I guess I didn't know what to expect.  So, as is my habit I hid once again, behind my camera.  I was afraid.  Would they like me?  Had I changed?  I was told I used to be quiet.  Really?  Me?  Quiet?  So, what were they expecting from me?  How should I act?  And as always, can my camera hide me until I am ready to be exposed?  I wondered--would they think I'd aged terribly?  What about my fat stomach, or saggy skin, or droopy eyes?  Don't laugh!  I was nervous!  I hadn't seen some of them in years!  And I do mean years.  So, I did what I usually do--I took pictures, all the while laughing and cracking jokes--which, however, is the real me.  We all wore name badges because face it, some of us had changed.  A lot.  However, I received something quite different from what I had anticipated.  What I got instead from those girls were complete and total love, acceptance and genuine friendship.  To the extent that I was mentally transported back in time to our senior year of high school.  I pictured us sitting on our senior lawn at school--eating lunch, hanging out, talking, and laughing, with our skirts hiked up tanning our legs.  We looked good back then, we look good now too.  I know this because of the looks on their faces.  We never stopped smiling or laughing or talking for a minute.  And I'll bet you anything if given half a chance we would have stayed until midnight.  Just catching up, just being there for each other, just listening.  And with me, just taking pictures.  Maybe it's just another way of me journaling what I see and feel.  As I look at the pictures I took that day, I see a beauty in the faces of my old friends that I once saw many years ago.

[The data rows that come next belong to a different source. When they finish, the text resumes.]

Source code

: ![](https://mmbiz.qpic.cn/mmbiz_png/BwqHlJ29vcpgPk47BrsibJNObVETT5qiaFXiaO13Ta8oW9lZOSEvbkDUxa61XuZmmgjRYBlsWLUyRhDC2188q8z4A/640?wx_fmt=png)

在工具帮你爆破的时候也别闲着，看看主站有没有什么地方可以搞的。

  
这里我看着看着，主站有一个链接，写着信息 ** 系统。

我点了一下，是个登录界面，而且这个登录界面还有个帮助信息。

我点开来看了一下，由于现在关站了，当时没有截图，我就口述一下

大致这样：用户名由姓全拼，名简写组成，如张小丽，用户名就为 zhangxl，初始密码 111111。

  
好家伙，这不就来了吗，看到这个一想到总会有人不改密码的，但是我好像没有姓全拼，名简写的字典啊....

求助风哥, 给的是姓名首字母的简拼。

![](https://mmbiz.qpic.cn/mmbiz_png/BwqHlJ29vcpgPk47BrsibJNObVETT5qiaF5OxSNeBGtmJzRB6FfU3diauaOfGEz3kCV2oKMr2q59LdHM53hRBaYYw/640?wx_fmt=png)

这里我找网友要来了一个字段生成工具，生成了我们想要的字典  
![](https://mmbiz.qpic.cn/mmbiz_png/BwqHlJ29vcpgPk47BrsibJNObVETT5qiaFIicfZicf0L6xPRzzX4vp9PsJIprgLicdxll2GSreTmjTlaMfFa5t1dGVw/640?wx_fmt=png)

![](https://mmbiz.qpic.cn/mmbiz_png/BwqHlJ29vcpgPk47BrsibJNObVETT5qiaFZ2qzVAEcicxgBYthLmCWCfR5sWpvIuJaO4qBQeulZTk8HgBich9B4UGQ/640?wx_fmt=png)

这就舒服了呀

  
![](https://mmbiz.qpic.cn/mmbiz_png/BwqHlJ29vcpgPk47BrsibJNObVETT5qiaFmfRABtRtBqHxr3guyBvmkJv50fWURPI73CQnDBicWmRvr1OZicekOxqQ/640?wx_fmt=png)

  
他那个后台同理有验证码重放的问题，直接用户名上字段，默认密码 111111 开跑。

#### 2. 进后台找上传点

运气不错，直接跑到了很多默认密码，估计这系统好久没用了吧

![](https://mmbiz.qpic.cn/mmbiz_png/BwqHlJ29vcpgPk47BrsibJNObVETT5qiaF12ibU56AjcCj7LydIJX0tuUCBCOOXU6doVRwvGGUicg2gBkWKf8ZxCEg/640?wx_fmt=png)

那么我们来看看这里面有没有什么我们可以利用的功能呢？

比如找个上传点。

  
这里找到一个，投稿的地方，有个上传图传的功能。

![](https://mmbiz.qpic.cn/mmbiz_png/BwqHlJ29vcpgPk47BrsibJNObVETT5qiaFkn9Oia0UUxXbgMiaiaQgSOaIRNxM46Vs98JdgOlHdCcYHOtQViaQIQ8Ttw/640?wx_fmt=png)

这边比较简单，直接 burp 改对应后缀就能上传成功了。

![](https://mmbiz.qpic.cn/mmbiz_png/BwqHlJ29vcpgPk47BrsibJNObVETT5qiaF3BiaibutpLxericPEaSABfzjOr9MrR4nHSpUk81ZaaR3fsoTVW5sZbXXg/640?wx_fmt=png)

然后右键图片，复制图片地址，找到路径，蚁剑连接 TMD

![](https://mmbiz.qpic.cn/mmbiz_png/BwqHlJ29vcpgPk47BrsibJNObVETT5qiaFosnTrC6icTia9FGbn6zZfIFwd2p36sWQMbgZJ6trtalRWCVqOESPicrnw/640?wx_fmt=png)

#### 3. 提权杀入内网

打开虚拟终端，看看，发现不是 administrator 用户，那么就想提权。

Yes, we've all changed, we've grown up, we've accomplished much.  And yet, we are all just the same as we were way back then.  And you know what?  I'm relieved.  I'm no longer nervous.  I'm no longer afraid that they won't like the real me or what I've become over the years.  Why?  Because on that one afternoon, we became friends all over again.  New friends, who were once old friends.  I'm closer to all of them now.  My high school friends.  The girls who in my mind are just as fun and beautiful as ever.

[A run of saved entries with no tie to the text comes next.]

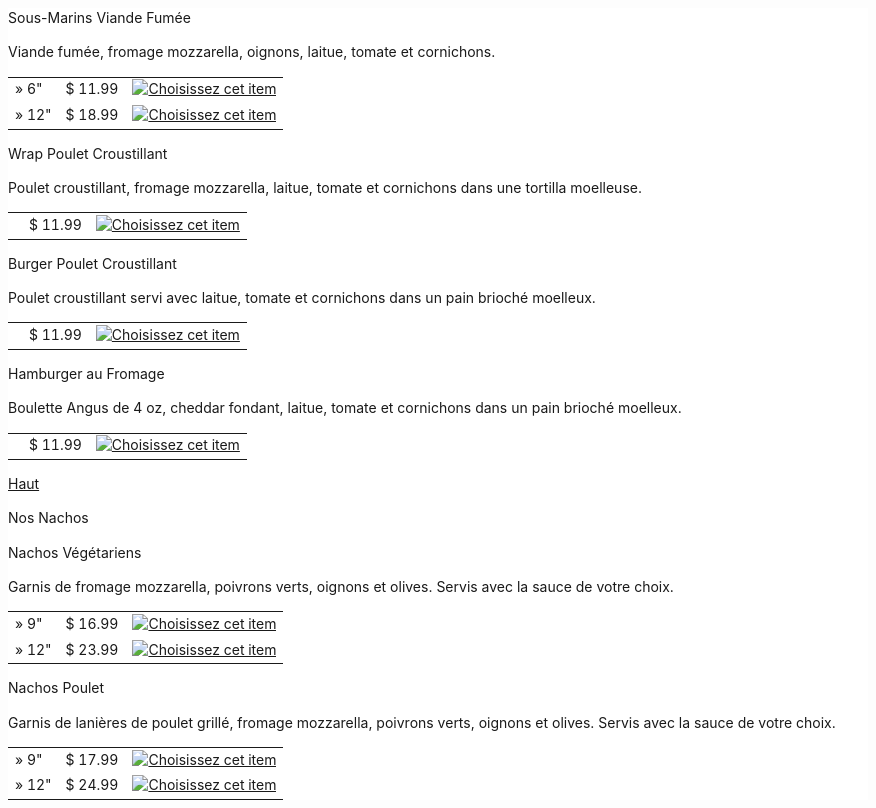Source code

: Sous-Marins Viande Fumée

Viande fumée, fromage mozzarella, oignons, laitue, tomate et cornichons.

|     |     |     |
| --- | --- | --- |
| » 6" | $ 11.99 | [![Choisissez cet item](https://menu-v1.storage.googleapis.com/themes/theme_446/FR/order.png)](https://gatineau.milanopizzeria.ca/?p=menu#) |
| » 12" | $ 18.99 | [![Choisissez cet item](https://menu-v1.storage.googleapis.com/themes/theme_446/FR/order.png)](https://gatineau.milanopizzeria.ca/?p=menu#) |

Wrap Poulet Croustillant

Poulet croustillant, fromage mozzarella, laitue, tomate et cornichons dans une tortilla moelleuse.

|     |     |     |
| --- | --- | --- |
|  | $ 11.99 | [![Choisissez cet item](https://menu-v1.storage.googleapis.com/themes/theme_446/FR/order.png)](https://gatineau.milanopizzeria.ca/?p=menu#) |

Burger Poulet Croustillant

Poulet croustillant servi avec laitue, tomate et cornichons dans un pain brioché moelleux.

|     |     |     |
| --- | --- | --- |
|  | $ 11.99 | [![Choisissez cet item](https://menu-v1.storage.googleapis.com/themes/theme_446/FR/order.png)](https://gatineau.milanopizzeria.ca/?p=menu#) |

Hamburger au Fromage

Boulette Angus de 4 oz, cheddar fondant, laitue, tomate et cornichons dans un pain brioché moelleux.

|     |     |     |
| --- | --- | --- |
|  | $ 11.99 | [![Choisissez cet item](https://menu-v1.storage.googleapis.com/themes/theme_446/FR/order.png)](https://gatineau.milanopizzeria.ca/?p=menu#) |

[Haut](https://gatineau.milanopizzeria.ca/?p=menu#)

Nos Nachos

Nachos Végétariens

Garnis de fromage mozzarella, poivrons verts, oignons et olives. Servis avec la sauce de votre choix.

|     |     |     |
| --- | --- | --- |
| » 9" | $ 16.99 | [![Choisissez cet item](https://menu-v1.storage.googleapis.com/themes/theme_446/FR/order.png)](https://gatineau.milanopizzeria.ca/?p=menu#) |
| » 12" | $ 23.99 | [![Choisissez cet item](https://menu-v1.storage.googleapis.com/themes/theme_446/FR/order.png)](https://gatineau.milanopizzeria.ca/?p=menu#) |

Nachos Poulet

Garnis de lanières de poulet grillé, fromage mozzarella, poivrons verts, oignons et olives. Servis avec la sauce de votre choix.

|     |     |     |
| --- | --- | --- |
| » 9" | $ 17.99 | [![Choisissez cet item](https://menu-v1.storage.googleapis.com/themes/theme_446/FR/order.png)](https://gatineau.milanopizzeria.ca/?p=menu#) |
| » 12" | $ 24.99 | [![Choisissez cet item](https://menu-v1.storage.googleapis.com/themes/theme_446/FR/order.png)](https://gatineau.milanopizzeria.ca/?p=menu#) |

Out on the patio with some of my old high school friends

Hugs all around

Group shot

So much laughter

Looking at old pictures
Next year will be our 40th high school reunion.  40 years!  It's hard to imagine.  So much has happened to all of us in the last 40 years.  And yet, I know that when we are all together again, it will be like time has stood still.  We will laugh, and we will cry.  We will remember those who are no longer with us.  We will remember the good times and choose to lay aside the bad.  And we will be all be together again--same time next year.

1 comment:

Olivia said...

Beautifully said, Veda. The only thing that I would add is what surprised me the most, the biggest difference, was that all the old barriers were gone. There were no popular girls, smart girls, etc. Everyone was wanting to talk to everyone, and we were all happy to see each other. I can't wait until the next gathering. I hope we can do another one before next year.